ニセ元首相の顔佐藤総務庁長官の辞任に関する陳謝について

佐藤総務庁長官の辞任に関する陳謝について

 佐藤総務庁長官から9月22日に、辞職したいという申し出があり、受理いたしました。人事権者である私の判断によって国政に混乱を招いたことについて、国民の皆様に率直にお詫びを申し上げたい。与党三党、関係者に多大な迷惑をかけたことを申し訳なく思っております。また佐藤氏本人にも迷惑をかけたことをおわび申し上げます。

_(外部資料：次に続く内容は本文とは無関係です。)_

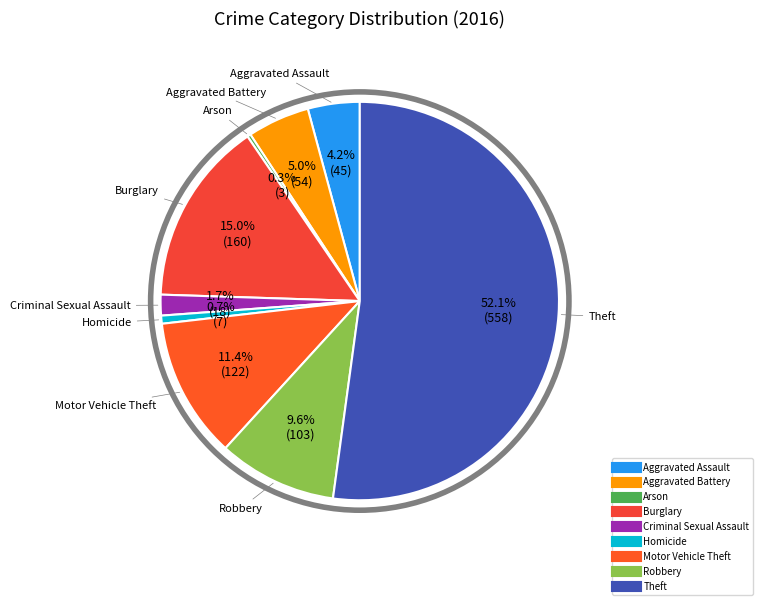

To the nearest percent, what percentage of the pie is Homicide?

1%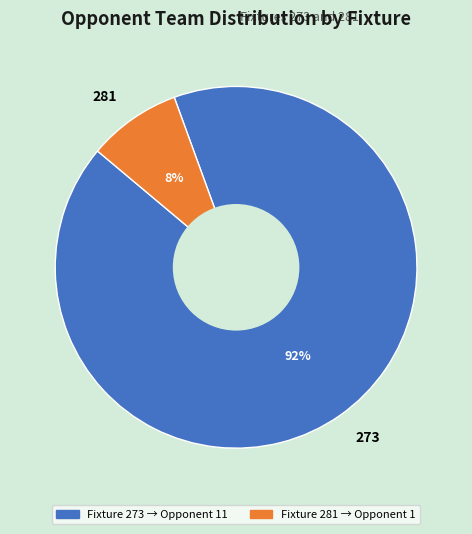

What is the largest slice in the pie chart?

273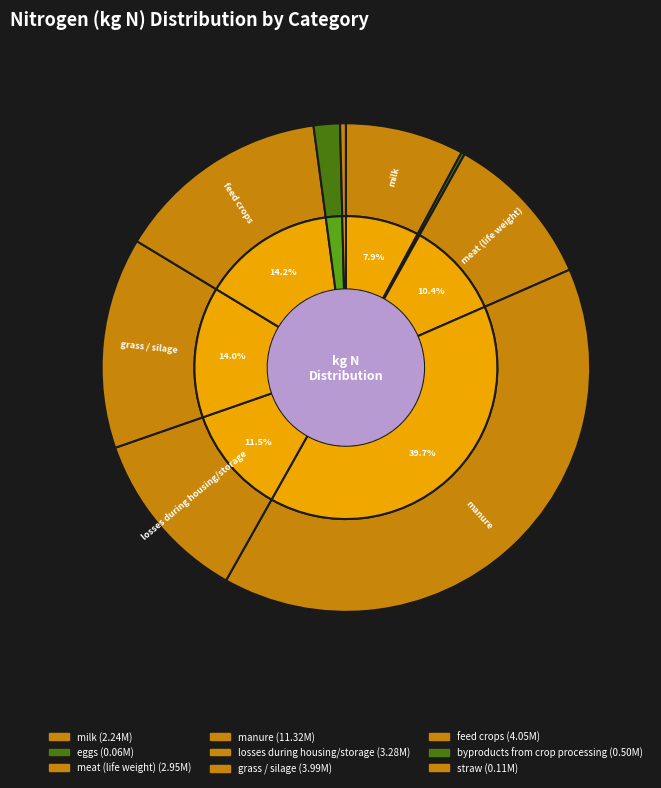

Combined, what portion of the pie is meat (life weight) and grass / silage?

24.3%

 今回の人事への各界各層からの厳しい叱責の声に真剣に耳を傾け、世論の重みに十分思いを致さなかったことを深く反省し、改めて自分自身の不明を恥じ、おわび申し上げたい。最も反省されなければならない点は、我々政治の世界に住むものと、その外側に暮らす国民の皆様の意識の違いです。なんとかして、このギャップを埋めなければなりません。

 しかし、これは言い訳ではありませんが、ある一つの特定の職業に従事しているものはしだいに、視野が狭くなってしまいます。これは、政治の世界に限ったことではないでしょう。あまり上品ではありませんが、「専門バカ」という言葉があります。なんにせよ、一つの事に凝り固まってしまうと、それ以外の事が見えなくなってしまうのです。とはいえ、ますます複雑化する国内外の社会情勢に責任を持って対処する政治家となるためには、ある程度「専門バカ」と言われるような愚直さがなければならないのも、また事実です。

 国民全体の意識とあまり大きな齟齬がないような判断をする、という事と、複雑な社会情勢に対処できる「専門バカ」になる、という事を両立させるのは大変に難しい。これを、両立させるとなれば、内閣の人事といった大きな判断について、結果だけを公表するのではなく、その判断のプロセスからできるだけオープンにし、国民の皆様がそのプロセスを納得できるようにする必要がある。

 そこで、我々が考案したのが、「大臣試用期間制度」なのです。大臣として本採用とする前に、1ヶ月の試用期間を設ける、というのがこの制度の主旨です。具体的には次の通り。

  1. 大臣試用期間は1ヶ月とする。
  2. 総理大臣は各国務大臣それぞれに、10人の候補を出す。
  3. 総理大臣は、試用期間の間に、「大臣採用試験」を行い、10人の候補者の中から大臣を1人、選ばねばならない。
  4. 「大臣採用試験」は公開されなければならない。
  5. 「大臣採用試験」は試用期間中に9回行われる。1回ごとに1人が候補から脱落することとなる。
このように、「大臣採用試験」という、はっきりとした形で大臣を選ぶわけですから、完全にガラス張りの判断ができる、という訳です。9回行われる「大臣採用試験」の内訳は次の通り。
  1. 椅子取りゲーム
    (一発勝負。最初に椅子に座れなかった者1名が失格。候補者9人に)

  2. 黒ヒゲ危機一髪ゲーム
    (一発勝負。最初に黒ヒゲを飛ばした者1名が失格。候補者8人に)

  3. マジカルバナナ
    (一発勝負。最初に言いよどんだ者1名が失格。候補者7人に)

  4. エスチャー
    (一発勝負。回答者5人は公正な第三者。回答者が正解するまでもっとも時間がかかった者1名が失格。候補者6人に)

  5. 棒高跳び
    (一発勝負。飛んだ高さが一番低かった者1名が失格。複数のものがファウルした場合は、ファウルした者だけで再競技。候補者5人に)

  6. スーパーウルトライントロ当てクイズ
    (3問正解で勝ち抜け。最後まで残ったもの1名が失格。候補者4人に)

  7. 腕相撲
    (トーナメント戦。3・4位決定戦で破れたものが失格。候補者3人に)

  8. 箱の中身はなんじゃろな?
    (3問正解で勝ち抜け。一つの箱に候補者3人が同時に手を突っ込み、早押し形式で箱に何が入っているか当てる。最後まで残った者1名が失格。候補者2人に)

  9. バーチャファイター3
    (3戦先勝で勝利。勝った者が晴れて大臣に)
最後の大臣の椅子をかけたバーチャ対決は、きっと鬼気迫るものとなることでしょう。

 このように透明度の高い人事システムが定着すれば、今回のような総務庁長官人事のような判断ミスも生じないことでしょう。このシステムの導入をもって、今回の反省としたく思っております。